PROVIDED PASSAGE
------------------------------------------------
But it’s tough to argue that one is for pre-existing condition protections when one is actively fighting the only federal law to ever have guaranteed those protections in the first place. There may well be a better way to prevent insurance companies from discriminating against the sick — one that doesn’t price middle-class Americans out of the market. But so far, Republicans have not found it.

One of their more recent proposals would require insurers to cover people with pre-existing conditions but would allow the insurers to exclude coverage of the condition itself — so it would be possible for a given person to be covered, even while their cancer relapse is not. Other suggestions include having the federal government pick up the tab for pre-existing condition coverage. But so far, those offerings range from vague to inadequate.

Far more concrete are the many ways that Republicans have sought to undermine pre-existing condition protections over the past two years, including by trying to overturn the Affordable Care Act itself.

— Prescription Drug Costs

Trump took office on a promise to dramatically lower the cost of prescription medicine. Since then, Trump and Congress have made only minimal progress on this goal. They’ve abolished gag rules that prohibit pharmacists from advising customers on how to pay less for prescriptions, and cracked down on drug companies that try to block cheaper, generic versions of their product from making it to market. But neither of those measures, nor any of the others Trump has proposed as the election draws near, are likely to make much of a dent in what average consumers pay at the pharmacy counter.

Most experts agree that to truly lower drug costs, the federal government — that is, Medicare and Medicaid — will have to negotiate directly with drugmakers. This is what other countries do, and it’s why their citizens all pay far less than Americans for the same medications. Trump campaigned on this idea, and Democrats have been pushing it for years. But so far, Americans have shown little appetite for the trade-offs this approach would require. Successful negotiations would require a willingness to forgo coverage of certain medications — namely, those whose costs outweigh their benefits.

It does not help that there are more pharmaceutical lobbyists than lawmakers on Capitol Hill. Those lobbyists give generously to both political parties. And this year, with more than $21 million spent, they are on track to break their own spending record.
------------------------------------------------
GIVEN INFORMATION
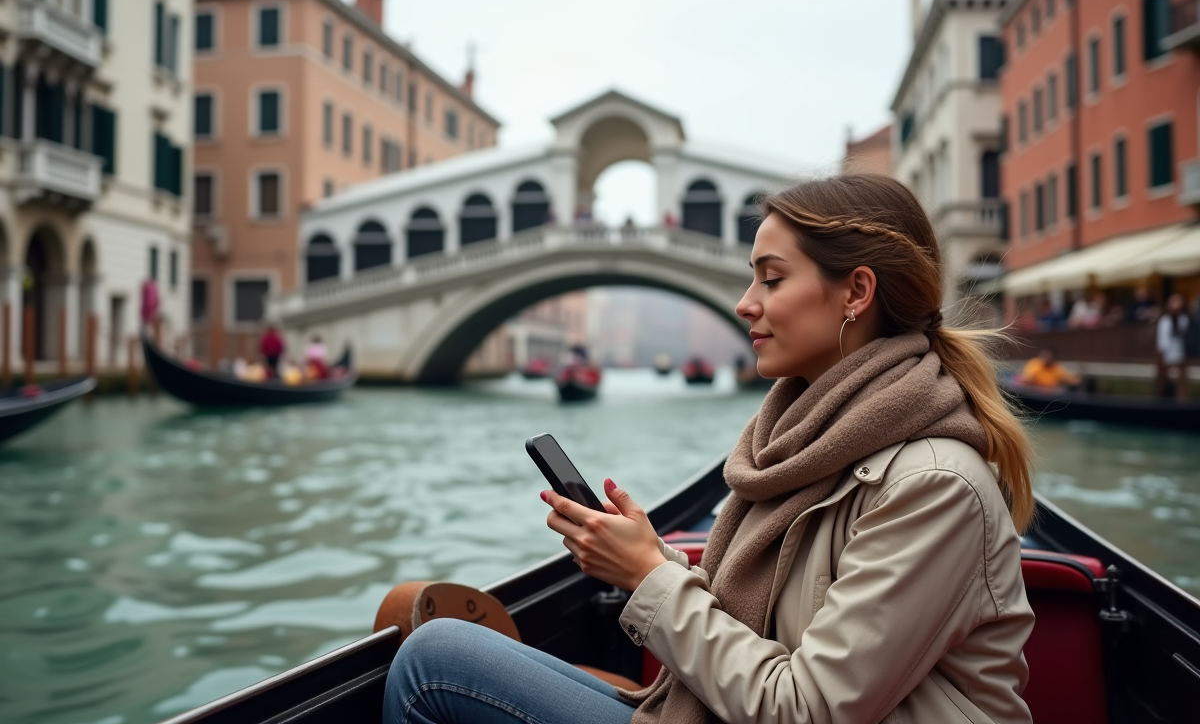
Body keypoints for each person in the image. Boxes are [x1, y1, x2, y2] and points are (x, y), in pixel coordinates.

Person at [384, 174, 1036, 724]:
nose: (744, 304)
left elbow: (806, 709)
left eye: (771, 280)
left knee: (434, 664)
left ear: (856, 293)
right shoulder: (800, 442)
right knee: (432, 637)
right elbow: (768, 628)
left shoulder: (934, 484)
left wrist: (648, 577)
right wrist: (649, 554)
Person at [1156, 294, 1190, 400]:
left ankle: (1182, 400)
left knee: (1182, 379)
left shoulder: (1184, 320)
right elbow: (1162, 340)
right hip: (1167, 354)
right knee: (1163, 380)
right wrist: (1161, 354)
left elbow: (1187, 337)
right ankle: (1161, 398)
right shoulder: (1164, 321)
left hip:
------------------------------------------------
WHAT YOU WILL DO
**1.** Condense the paragraph of the health care passage that begins "Trump took office on a promise" into a short bulleted list of its main facts.
**2.** According to the health care passage, how much have pharmaceutical lobbyists spent this year?
Answer only from the text; the records play no part.

ANSWERS
**1.**
- Trump took office promising to sharply lower prescription drug prices.
- He and Congress have made only minimal progress since.
- They abolished gag rules that kept pharmacists from telling customers how to pay less for prescriptions.
- They cracked down on drug companies that try to block cheaper generic versions from reaching the market.
- Neither measure, nor any other Trump has proposed as the election nears, is likely to much reduce what average consumers pay at the pharmacy.

**2.** More than $21 million.